War of the Words

Connor Burns
Last Updated Sunday, 25 April 2010 17:39
the jist

In his famous essay “Politics and the English Language,” George Orwell predicted the manipulation of words for political gain.


In his famous essay “Politics and the English Language,” George Orwell predicted the manipulation of words for political gain.

Politics would become more form, less function. Politics, Orwell feared, would cease to be about anything but the words people spoke.

Enter Frank Luntz, the man behind The Word Doctors, a consulting firm for everything from corporate interests to the GOP (though, as Luntz says, he has met with Democrats, as well). Luntz engineered many key phrases used by conservatives. For instance, he has tried to redefine the word “Orwellian” to mean articulate, rather than fascist, choosing to invoke the author’s skills rather than the author’s ideas.
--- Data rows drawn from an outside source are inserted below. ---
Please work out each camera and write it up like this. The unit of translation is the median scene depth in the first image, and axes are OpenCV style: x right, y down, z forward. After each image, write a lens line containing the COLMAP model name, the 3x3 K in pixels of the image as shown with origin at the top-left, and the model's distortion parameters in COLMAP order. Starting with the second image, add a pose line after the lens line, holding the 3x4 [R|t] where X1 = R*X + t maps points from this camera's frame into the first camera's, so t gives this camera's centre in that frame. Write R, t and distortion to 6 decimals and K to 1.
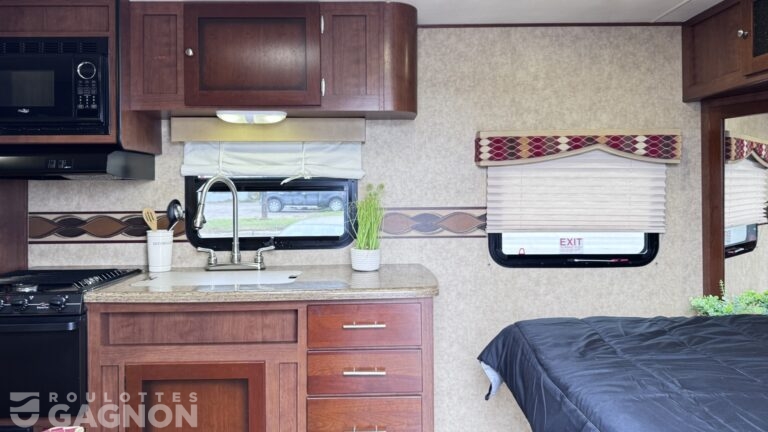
lens RADIAL K [[545.8, 0, 384.5], [0, 545.8, 189.9], [0, 0, 1]] dist [0.135077, -0.246429]
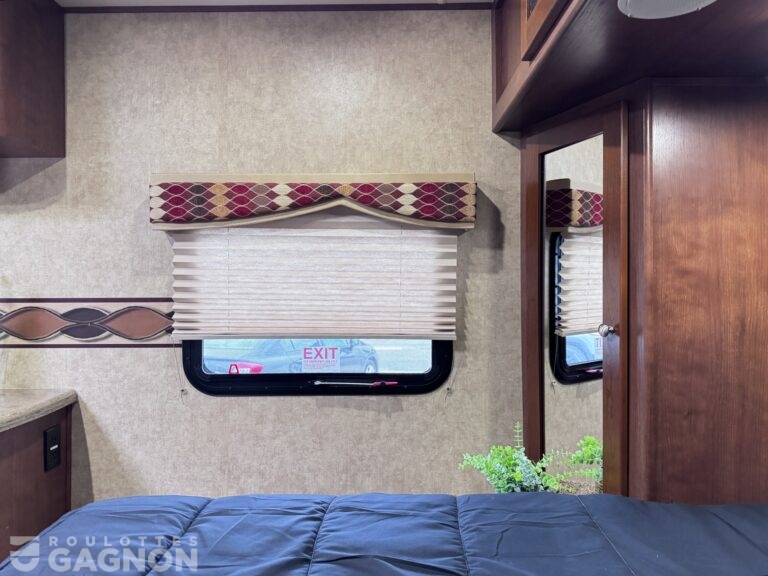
lens RADIAL K [[575.7, 0, 384.0], [0, 575.7, 288.0], [0, 0, 1]] dist [0.105466, -0.170120]
pose [[0.999593, 0.005826, -0.027929, 0.441381], [-0.005812, 0.999983, 0.000573, 0.017921], [0.027932, -0.000410, 0.999610, 0.346686]]
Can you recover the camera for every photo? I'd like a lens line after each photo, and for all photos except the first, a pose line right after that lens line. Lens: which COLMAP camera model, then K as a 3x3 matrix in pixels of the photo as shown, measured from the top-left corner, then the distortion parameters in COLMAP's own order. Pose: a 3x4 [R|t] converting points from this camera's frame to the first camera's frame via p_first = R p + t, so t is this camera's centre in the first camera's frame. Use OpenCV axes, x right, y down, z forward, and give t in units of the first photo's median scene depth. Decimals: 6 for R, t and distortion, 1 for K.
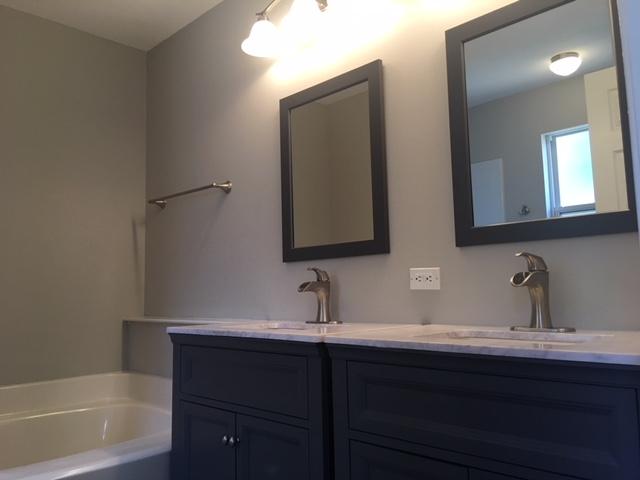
lens RADIAL K [[545.3, 0, 320.0], [0, 545.3, 240.0], [0, 0, 1]] dist [0.073752, -0.135687]
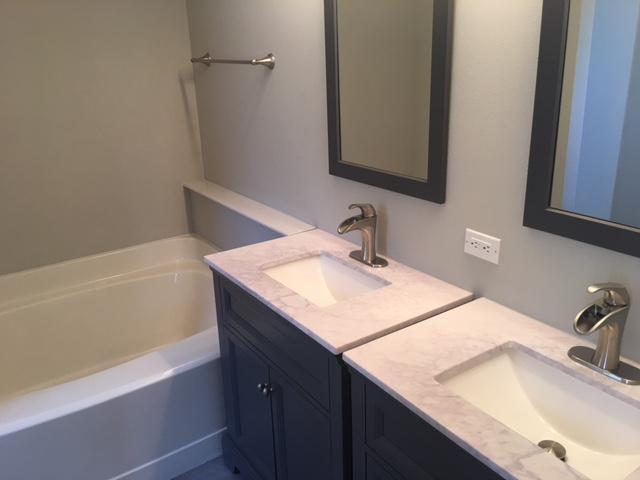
lens RADIAL K [[545.3, 0, 320.0], [0, 545.3, 240.0], [0, 0, 1]] dist [0.073752, -0.135687]
pose [[0.983785, 0.054548, -0.170853, 0.082917], [0.024407, 0.903045, 0.428853, -0.272264], [0.177681, -0.426069, 0.887071, 0.200644]]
He also redefined the estate tax, instead calling it “the death tax.” The estate tax has been used by nations for a long time, relatively without controversy. Luntz attempted to change that debate by charging, with this phrase, that people were taxed for dying. In another instance, he relabeled oil drilling “energy exploration.”

Luntz runs focus groups to see how people react to his new phrases. He showed a focus group a picture of an oil rig and asked which phrase the group would choose in describing the picture; apparently, the majority decided that oil drilling looks like energy exploration, even though, as it were, the oil is no longer being discovered, merely drilled. He argues that since his focus groups more often use his phrasing when presented with the option, his words are actually “more appropriate.” 

Luntz came to prominence working for Newt Gingrich and helping to engineer the GOP’s “Contract With America,” which helped catapult the GOP to a majority in both chambers of Congress; an enormous success the GOP is trying to replicate once more with a similar image campaign. Luntz also consulted for the Bush Administration, helping them rename global warming “climate change.” He helped to oppose the financial bailouts, saying “The fact is, there was no health care language to oppose the government takeover, so I wrote it.” Luntz has risen to prominence once more by a 17-page memo published in January in which he suggests the Republicans can defeat any legislation if they “link it to the Big Bank bailout.”

Currently, the GOP is railing against a provision of the Democratic financial reform bill that would create an industry-funded $50 billion fund for emergency bailouts. Republicans, particularly Senator John Boehner, have distanced themselves from Luntz and say they oppose further bank bailouts because of constituents’ phone calls, not Luntz’s memos. At the same time, it appears clear that at least some Republicans will vote for the financial reform bill to reign in derivatives, CDOs, and other mystical “financial products” that seemed to have caused such economic ruin, regardless of what names we choose to give these things.